╭─ TEXT SEGMENT

Effectiveness is about choosing the right things, the important, goal-focused things, in which to invest your time.

Choosing WHAT you do matters more than HOW you do it, according to Drucker.

He also believes that choosing what NOT to do matters even more.

Drucker calls this PLANNED ABANDONMENT.

This means ‘abandoning the behaviours and activities that derail you and lead to activities that are a waste of time and effort and are not good for your business.’

Here are the 3 things that Peter Drucker believes you need to do to optimise your time:

  1. 1
    TRACK – Don’t just plan your time, TRACK your time. Where is your time currently being spent? You will find that once you start tracking your own and your team’s time, your productivity will go up and you will do more. Measurement improves performance
  2. 2
    MANAGE - Eliminate and delegate. Eliminate the stuff that is not working or simply does not need doing at all. Drucker believes that making a ‘stop doing’ list is crucial when it comes to successfully managing your time. It’s a difficult task, but for your business to improve and allow you to focus on important priorities, you must stop doing other things. Delegate tasks that can be done by someone else, once trained. Elimination and delegation, in Drucker’s eyes, can result in major improvements in effectiveness.
  3. 3
    CONSOLIDATE – Make time, don’t waste time. Make use of the time you have freed up by eliminating and delegating. These need to be real chunks of time in which to focus on your business priorities. Drucker is not talking about 90 minutes here and there – he is talking about half days, full days, sometimes even 2 weeks of consolidated, distraction- and interruption-free time to focus on the business-critical tasks.

╰─
╭─ SUPPLIED MATERIAL

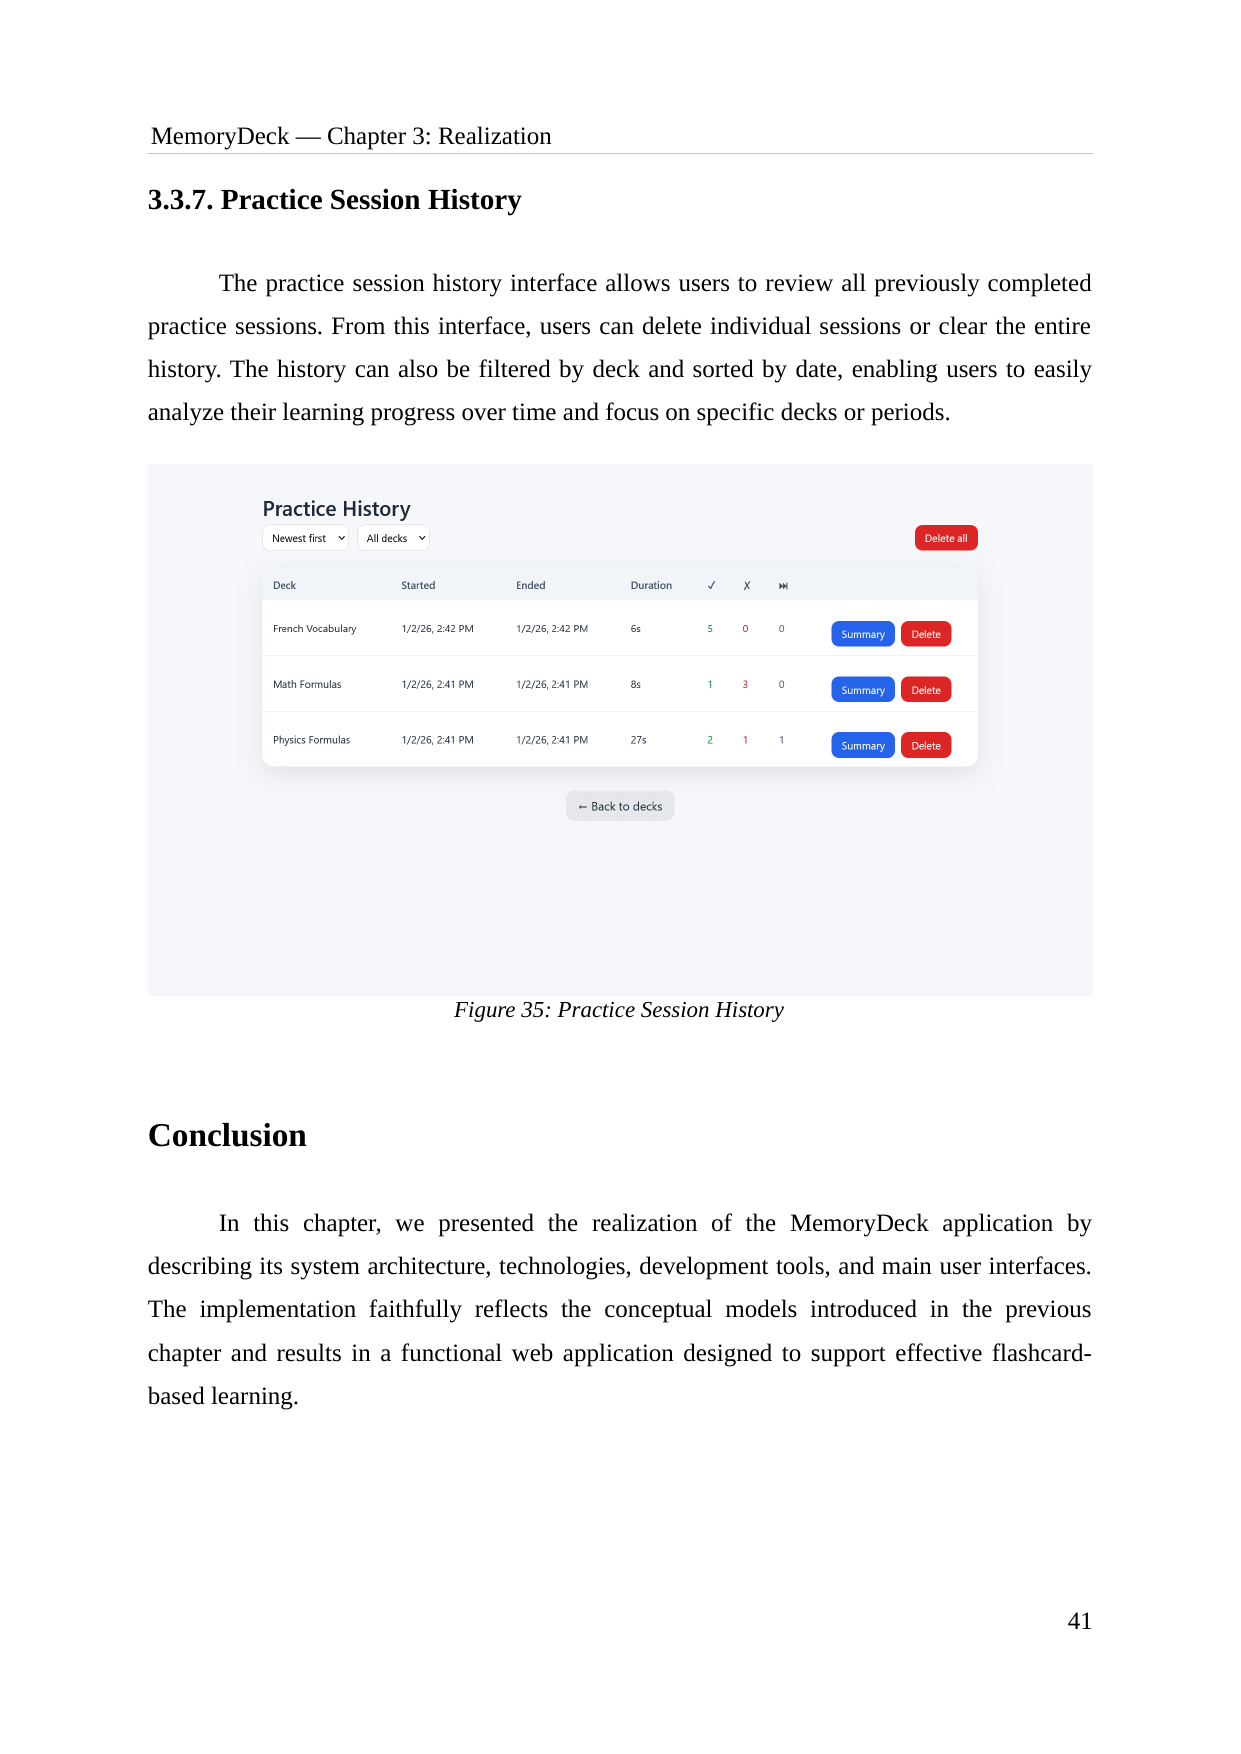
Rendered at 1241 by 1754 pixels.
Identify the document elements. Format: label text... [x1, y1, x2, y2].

╰─

# WORK TO COMPLETE
Carry the passage on Drucker's approach to time management forward from its last sentence. The material here plays no part in what comes next.

# EXERCISE OUTPUT
The 80/20 Pareto Principle

The Pareto principle, also known as the 80/20 rule, states that for many outcomes, roughly 80% of consequences come from 20% of causes. In other words, a small percentage of causes have an outsized effect.

This concept is especially important when it comes to analysing how time is spent in your business, as it is likely that 80% of your profits and results come from 20% of your time and effort.

The principle is named after Vilfredo Pareto, an Italian economist who, back in 1895, noticed that 80% of his garden peas came from 20% of the peapods he planted. He also discovered that about 80% of Italy’s land belonged to 20% of the country’s population.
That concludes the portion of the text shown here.